Comme le frère de la victime, la Ligue interreligieuse du Pakistan (LIP) – groupe de religieux et de militants en faveur des droits de l’homme –, presse le gouvernement de former une commission judiciaire spéciale, qui comprendrait des membres des minorités religieuses « afin que les coupables ne restent pas impunis », et qu’il puisse être réclamé « de lourdes peines à l’encontre de ceux qui ont dévoyé la religion pour l’utiliser comme prétexte pour assouvir des vendettas personnelles ».
L’impunité des coupables et la protection des islamistes par les institutions sont devenues les thèmes récurrents des différentes ONG de défense des droits de l’homme et des représentants des communautés chrétiennes ou minoritaires. Preuve en est la déclaration d’Ali Mohammad, leader du Pakistan Tehreek-e-Insaf (Mouvement du Pakistan pour la Justice, PTI), le parti d’Imran Khan, qui a commenté en direct à la télévision l’assassinat du couple en qualifiant les chrétiens de « kafirs » (‘infidèles’). Malgré les demandes d’excuses publiques exprimées par les chrétiens indignés, ni Imran Kahn, ni Ali Mohammad ne se sont excusés, le gouvernement se gardant de commenter les faits
Ces derniers jours, de nombreuses manifestations, rencontres interreligieuses et colloques divers ont été organisés dans le but de trouver des solutions urgentes aux dérives de la Black Law (loi anti-blasphème), qui font désormais quotidiennement la Une des journaux. Evoquant aussi bien l’affaire Asia Bibi que celle du couple brûlé vif, des responsables et chercheurs musulmans, chrétiens, hindous et sikhs réunis à Lahore, ont rédigé une feuille de route à l’attention du gouvernement afin de limiter les « usages abusifs de la loi anti-blasphème ».

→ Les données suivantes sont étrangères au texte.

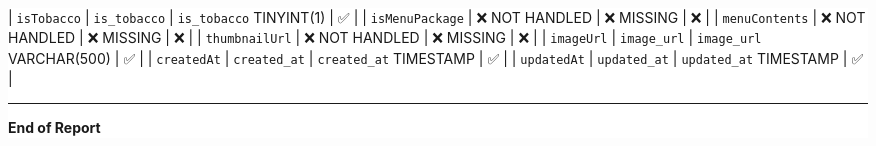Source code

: | `isTobacco` | `is_tobacco` | `is_tobacco` TINYINT(1) | ✅ |
| `isMenuPackage` | ❌ NOT HANDLED | ❌ MISSING | ❌ |
| `menuContents` | ❌ NOT HANDLED | ❌ MISSING | ❌ |
| `thumbnailUrl` | ❌ NOT HANDLED | ❌ MISSING | ❌ |
| `imageUrl` | `image_url` | `image_url` VARCHAR(500) | ✅ |
| `createdAt` | `created_at` | `created_at` TIMESTAMP | ✅ |
| `updatedAt` | `updated_at` | `updated_at` TIMESTAMP | ✅ |

---

**End of Report**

L’assemblée interreligieuse propose aux autorités que l’enregistrement officiel d’une plainte pour blasphème ne puisse être effectuée que par un officier de police ayant au moins le grade de commissaire et que le déclarant comme le dénoncé soient maintenus en garde à vue jusqu’à la fin de l’enquête. En outre, il est demandé au gouvernement que tous les cas de blasphème soient jugés par des tribunaux supérieurs, et non des cours de première instance, afin que, si les accusations se révélaient fausses, le déclarant soit puni sévèrement.
Malgré ces multiples réactions et les nombreuses manifestations qui se succèdent au Pakistan, la loi anti-blasphème continue ses ravages, en particulier dans le Pendjab. Un chrétien, Qaiser Ayub, âgé de 40 ans, a été arrêté le 17 novembre et emprisonné pour blasphème présumé, dans la prison du district de Chakwal. Accusé d’avoir rédigé des « réflexions blasphématoires à l’encontre du Prophète Mahomet » sur son site Internet, il risque la peine de mort.